Le “Mirage” IV surprend les Américains
Le général Jean-Patrick Gaviard témoigne à propos des opérations sur le Kosovo.
“En 1999, en tant que général représentant français au sein du commandement de l’opération Allied Force à Vicenza, je propose au général Mike Short de l’US Air Force des moyens de reconnaissance français.

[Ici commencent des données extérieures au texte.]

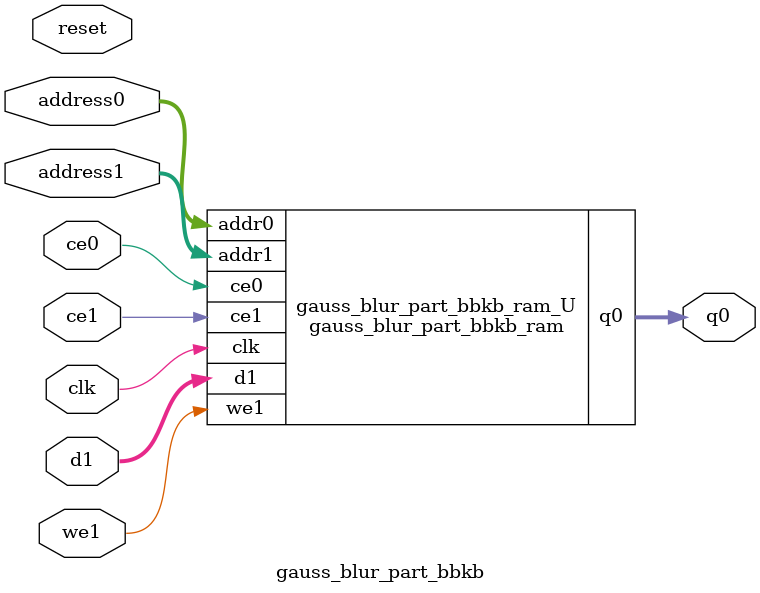
<source format=v>
`timescale 1 ns / 1 ps
module gauss_blur_part_bbkb_ram (addr0, ce0, q0, addr1, ce1, d1, we1,  clk);

parameter DWIDTH = 8;
parameter AWIDTH = 11;
parameter MEM_SIZE = 1080;

input[AWIDTH-1:0] addr0;
input ce0;
output reg[DWIDTH-1:0] q0;
input[AWIDTH-1:0] addr1;
input ce1;
input[DWIDTH-1:0] d1;
input we1;
input clk;

(* ram_style = "block" *)reg [DWIDTH-1:0] ram[0:MEM_SIZE-1];




always @(posedge clk)  
begin 
    if (ce0) begin
        q0 <= ram[addr0];
    end
end


always @(posedge clk)  
begin 
    if (ce1) begin
        if (we1) 
            ram[addr1] <= d1; 
    end
end


endmodule

`timescale 1 ns / 1 ps
module gauss_blur_part_bbkb(
    reset,
    clk,
    address0,
    ce0,
    q0,
    address1,
    ce1,
    we1,
    d1);

parameter DataWidth = 32'd8;
parameter AddressRange = 32'd1080;
parameter AddressWidth = 32'd11;
input reset;
input clk;
input[AddressWidth - 1:0] address0;
input ce0;
output[DataWidth - 1:0] q0;
input[AddressWidth - 1:0] address1;
input ce1;
input we1;
input[DataWidth - 1:0] d1;



gauss_blur_part_bbkb_ram gauss_blur_part_bbkb_ram_U(
    .clk( clk ),
    .addr0( address0 ),
    .ce0( ce0 ),
    .q0( q0 ),
    .addr1( address1 ),
    .ce1( ce1 ),
    .we1( we1 ),
    .d1( d1 ));

endmodule


</source>
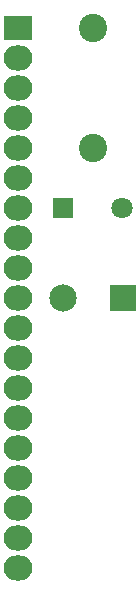
<source format=gbs>
G04 #@! TF.FileFunction,Soldermask,Bot*
%FSLAX46Y46*%
G04 Gerber Fmt 4.6, Leading zero omitted, Abs format (unit mm)*
G04 Created by KiCad (PCBNEW 4.0.4+e1-6308~48~ubuntu16.04.1-stable) date Thu Dec  1 19:27:38 2016*
%MOMM*%
%LPD*%
G01*
G04 APERTURE LIST*
%ADD10C,0.100000*%
%ADD11R,2.305000X2.305000*%
%ADD12C,2.305000*%
%ADD13R,1.800000X1.800000*%
%ADD14C,1.800000*%
%ADD15R,2.432000X2.127200*%
%ADD16O,2.432000X2.127200*%
%ADD17C,2.398980*%
G04 APERTURE END LIST*
D10*
D11*
X95250000Y-86360000D03*
D12*
X90170000Y-86360000D03*
D13*
X90170000Y-78740000D03*
D14*
X95170000Y-78740000D03*
D15*
X86360000Y-63500000D03*
D16*
X86360000Y-66040000D03*
X86360000Y-68580000D03*
X86360000Y-71120000D03*
X86360000Y-73660000D03*
X86360000Y-76200000D03*
X86360000Y-78740000D03*
X86360000Y-81280000D03*
X86360000Y-83820000D03*
X86360000Y-86360000D03*
X86360000Y-88900000D03*
X86360000Y-91440000D03*
X86360000Y-93980000D03*
X86360000Y-96520000D03*
X86360000Y-99060000D03*
X86360000Y-101600000D03*
X86360000Y-104140000D03*
X86360000Y-106680000D03*
X86360000Y-109220000D03*
D17*
X92710000Y-73660000D03*
X92710000Y-63500000D03*
M02*

</source>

Short refuse toutes mes propositions, rétorquant que la campagne aérienne est avant tout fondée sur des opérations de bombardement qui exigent autour des avions d’attaque au sol un dispositif complet d’appareils de défense aérienne, de détection, de destruction de sites de missiles sol-air et de ravitailleurs. Le général ne souhaite donc pas remplacer des “précieux” avions d’attaque au sol par des moyens de reconnaissance, non prioritaires, au sein des dispositifs lourds qui survolent le Kosovo. Quelques jours plus tard, je retourne le voir pour lui proposer le “Mirage” IVP qui ne nécessite pas de moyens de protection, en volant suffisamment vite et haut pour échapper aux intercepteurs et aux conduites sol-air adverses. Étonné, ne connaissant pas l’appareil, pourtant mythique, le général me pose des questions précises : attitude de vol, vitesse. À l’étonnement succède le doute : Mach 2, 50 000 pieds [ 15 240 m] ! Cherchant à écarter ma proposition, il s’interroge sur la valeur opérationnelle des clichés : “À cette altitude et à cette vitesse, le renseignement photographique doit être inexploitable”. Devant ce nouveau refus, je lui présente alors quelques clichés remarquables effectués à 45 000 pieds [13 715 m] et Mach 1,8 à la verticale de la base aérienne de Mont-de-Marsan. Surpris par la netteté des photographies agrandies et très parlantes, le gén. Short, de guerre lasse, approuve ma proposition. Le jour dit, à l’heure dite, le “Mirage” IVP apparaît sur l’écran radar de contrôle du centre de commandement de Vicenza. Rien de bien troublant quand l’appareil de reconnaissance stratégique vole en subsonique au-dessus de l’Adriatique : en effet, son vecteur vitesse correspond à un Mach de 0,9, standard pour tous les appareils de combat très nombreux, évoluant au-dessus du théâtre d’opérations. Mais soudain, à une centaine de nautiques au sud du Kosovo, ce vecteur vitesse s’allonge et double de longueur (Mach 1,8) en arrivant au point d’entrée des raids pénétrant au-dessus du Kosovo. La surprise des officiers américains dans la salle d’opération est totale !
Ils n’avaient jamais observé des appareils évoluant à deux fois la vitesse du son sur une si longue distance. Les officiers américains s’empressèrent d’alerter leurs camarades pour venir voir cette météorite traversant la zone d’opération, seule, sans protection, sûre d’elle. À 17 heures, à l’heure du briefing général, je peux poser sur la table les photographies prises quelques heures plus tôt au-dessus du Kosovo devant tous les généraux étrangers dont le gén. Short qui déclare alors : “J’apprécie ce travail, vous avez une armée de l’Air très opérationnelle.”